__PASSAGE GIVEN__:
══════

This narrative presupposes a developed civilization, an established form of worship, the existence of other people who might kill Cain, the existence of a clan that would rally to him. It may be that the narrative originally referred not to the children of the first Man but to the eponymous ancestor of the Cainites (see Numbers 24:21). The Yahwistic tradition has moved the story back to the period of the beginning, thus giving it a universal significance: after the revolt against God we now have fratricidal strife; against these two evils is directed the double command that sums up the whole Law – the love of God and of neighbor, Matt 22:40.

The story of Cain and Abel is the second story in the line that shows the deterioration of the human race following almost immediately after the fall of Adam and Eve.  The human race continues its free fall from the glory of creation to the man who will signal the beginning of our salvation history, Abram.

══════

__SUPPLIED ENTRIES__:

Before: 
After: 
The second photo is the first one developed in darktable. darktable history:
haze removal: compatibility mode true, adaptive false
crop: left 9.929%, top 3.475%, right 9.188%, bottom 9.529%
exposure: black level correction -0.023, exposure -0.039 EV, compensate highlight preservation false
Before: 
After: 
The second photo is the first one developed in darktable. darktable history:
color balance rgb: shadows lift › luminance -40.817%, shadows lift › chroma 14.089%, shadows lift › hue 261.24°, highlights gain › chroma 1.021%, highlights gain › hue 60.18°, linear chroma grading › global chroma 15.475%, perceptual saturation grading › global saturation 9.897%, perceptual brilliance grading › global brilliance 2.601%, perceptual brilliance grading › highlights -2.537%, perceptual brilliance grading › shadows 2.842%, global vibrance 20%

══════

__SHORT PROBLEM__: In the commentary on Cain and Abel, what double command is said to sum up the whole Law?

__THE RESPONSE__: The love of God and of neighbor.